┏━━

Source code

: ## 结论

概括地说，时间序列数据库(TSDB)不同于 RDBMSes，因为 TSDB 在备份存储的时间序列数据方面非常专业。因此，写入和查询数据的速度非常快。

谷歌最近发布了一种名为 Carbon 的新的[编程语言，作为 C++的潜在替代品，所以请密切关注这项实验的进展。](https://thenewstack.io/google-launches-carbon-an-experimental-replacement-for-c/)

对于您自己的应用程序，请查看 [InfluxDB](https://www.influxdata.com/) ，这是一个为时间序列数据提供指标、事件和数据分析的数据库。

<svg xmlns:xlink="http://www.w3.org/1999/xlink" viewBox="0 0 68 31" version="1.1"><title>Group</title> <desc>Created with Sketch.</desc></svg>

┗━━

- What is required
Reproduce the lines above character for character.

- Exercise response
Source code

: ## 结论

概括地说，时间序列数据库(TSDB)不同于 RDBMSes，因为 TSDB 在备份存储的时间序列数据方面非常专业。因此，写入和查询数据的速度非常快。

谷歌最近发布了一种名为 Carbon 的新的[编程语言，作为 C++的潜在替代品，所以请密切关注这项实验的进展。](https://thenewstack.io/google-launches-carbon-an-experimental-replacement-for-c/)

对于您自己的应用程序，请查看 [InfluxDB](https://www.influxdata.com/) ，这是一个为时间序列数据提供指标、事件和数据分析的数据库。

<svg xmlns:xlink="http://www.w3.org/1999/xlink" viewBox="0 0 68 31" version="1.1"><title>Group</title> <desc>Created with Sketch.</desc></svg>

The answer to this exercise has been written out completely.